TEXTE À LIRE:
Le marché des petits consommateurs se caractérise par des conditionnements de petite taille et par ses marges souvent plus importantes, qui viennent compenser des coûts de promotion plus élevés. Les produits de marque vivent de leur notoriété et de la confiance de leur clientèle, ainsi que de l'intérêt qu'ils suscitent auprès des consommateurs. Les innovations sont rares, mais elles sont soutenues par de vastes campagnes de promotion. De ce fait, les petites entreprises sont désavantagées lorsqu'elles vendent des produits de marque. Il reste que la promotion agressive d'une marque peut contribuer à faire connaître le produit en général tout autant que la marque promue, bien que son but essentiel, qui est certes réalisable, est de modifier le choix du consommateur et, partant, les conditions du marché.

Quant au marché des gros consommateurs, il se distingue par la grande taille de ses conditionnements, une clientèle soucieuse de procéder à des achats à bas prix (qui réduisent les marges), mais aussi par une promotion moins coûteuse.

(9) Nutricia estimait qu'en 1978, Remia s'attribuerait pour ses ventes de sauces, ... % (3) du marché des gros consommateurs et Luycks, ... % du même marché, plus ... % de ventes sous les "marques de distributeurs". Si le plan de marketing de 1977/1978 tenait compte de huit concurrents sur ce marché, les quatre premiers fournisseurs y intervenaient ensemble pour 65 %. À l'époque, Luycks estimait que le volume de ses ventes aux Pays-Bas atteignait ... % pour les oignons glacés, ... % pour les cornichons, ... % pour la moutarde et ... % pour le vinaigre. Les parts de marché ainsi estimées n'avaient pas évolué sensiblement en 1980/1981 (après la cession à Zuid).

DONNÉES BRUTES:

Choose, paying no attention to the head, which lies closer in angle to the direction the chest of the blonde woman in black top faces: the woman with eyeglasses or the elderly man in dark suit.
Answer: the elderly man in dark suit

SÉRIE DE TÂCHES:
(a) Recopiez le passage du texte sur le marché des sauces compris entre « Le marché des » et « conditions du marché. », ces deux extraits inclus.
(b) Poursuivez le texte sur le marché des sauces après sa dernière phrase.

RÉSULTATS OBTENUS:
(a)
Le marché des petits consommateurs se caractérise par des conditionnements de petite taille et par ses marges souvent plus importantes, qui viennent compenser des coûts de promotion plus élevés. Les produits de marque vivent de leur notoriété et de la confiance de leur clientèle, ainsi que de l'intérêt qu'ils suscitent auprès des consommateurs. Les innovations sont rares, mais elles sont soutenues par de vastes campagnes de promotion. De ce fait, les petites entreprises sont désavantagées lorsqu'elles vendent des produits de marque. Il reste que la promotion agressive d'une marque peut contribuer à faire connaître le produit en général tout autant que la marque promue, bien que son but essentiel, qui est certes réalisable, est de modifier le choix du consommateur et, partant, les conditions du marché.

(b)
Commerce entre États membres

(10) Pour les trois principaux groupes de produits, une part considérable des échanges intracommunautaires, est détenue par les Pays-Bas ; en 1982, ceux-ci ont importé pour 11 millions d'Écus et exporté pour 37 millions d'Écus (voir tableau). En 1977 et 1978, Luycks a exporté vers la république fédérale d'Allemagne des sauces pour une valeur estimée de ... florins néerlandais, soit ... Écus, et ... florins néerlandais, soit ... Écus, respectivement, ce qui représente une croissance considérable de 65 %.

<emplacement tableau>

La position de New Remia

(11) Lors de la cession, en 1979, New Remia présentait l'avantage potentiel d'être bien établi sur le marché, surtout auprès des grands consommateurs ; du côté des petits consommateurs, sa force résidait surtout dans ses sauces pour frites. Son effectif de ventes était insuffisant sur le marché des petits consommateurs, par suite de la centralisation. À noter que New Remia a repris une partie des vendeurs de Nutricia et si elle ne les a pas repris tous cela résulte apparemment d'une décision de New Remia.

(12) Les marques commerciales établies ont une grande valeur et, comme on le verra, New Remia obtenait le droit d'utiliser la marque Luycks pendant une période déterminée, qu'elle pourrait mettre à profit pour conserver la clientèle fidèle à la marque pendant qu'elle introduirait sur le marché une marque de remplacement. New Remia choisit pour sa marque de remplacement le nom de "Macmillan", que Luycks utilisait jusqu'en 1977 environ comme marque "B" (bas de gamme). Nutricia ne pouvait évidemment céder à New Remia la marque "Luycks", dont elle voulait continuer à faire usage pour les condiments et assaisonnements. La Commission relève que New Remia a abandonné l'usage de la marque "Luycks" sans avoir introduit, entre-temps, la marque "Macmillan", qui aurait peut-être aidé les clients à mieux admettre le remplacement d'une marque par l'autre.

(13) En 1981/1982, New Remia s'attribuait environ ... % du tonnage des ventes de sauces pour frites (notamment aux petits consommateurs, mais à l'exclusion des "marques de distributeurs"), alors que les parties estimaient à ... % et ... % respectivement les parts revenant à leurs concurrents les plus directs. New Remia n'est pas représentée, sinon marginalement, sur les sous-marchés des autres types de sauces : sauces pour salades, mayonnaise, ketchup et autres sauces de table. Deux autres firmes se partagent la moitié du marché de la mayonnaise et trois autres la moitié du marché des sauces pour salades.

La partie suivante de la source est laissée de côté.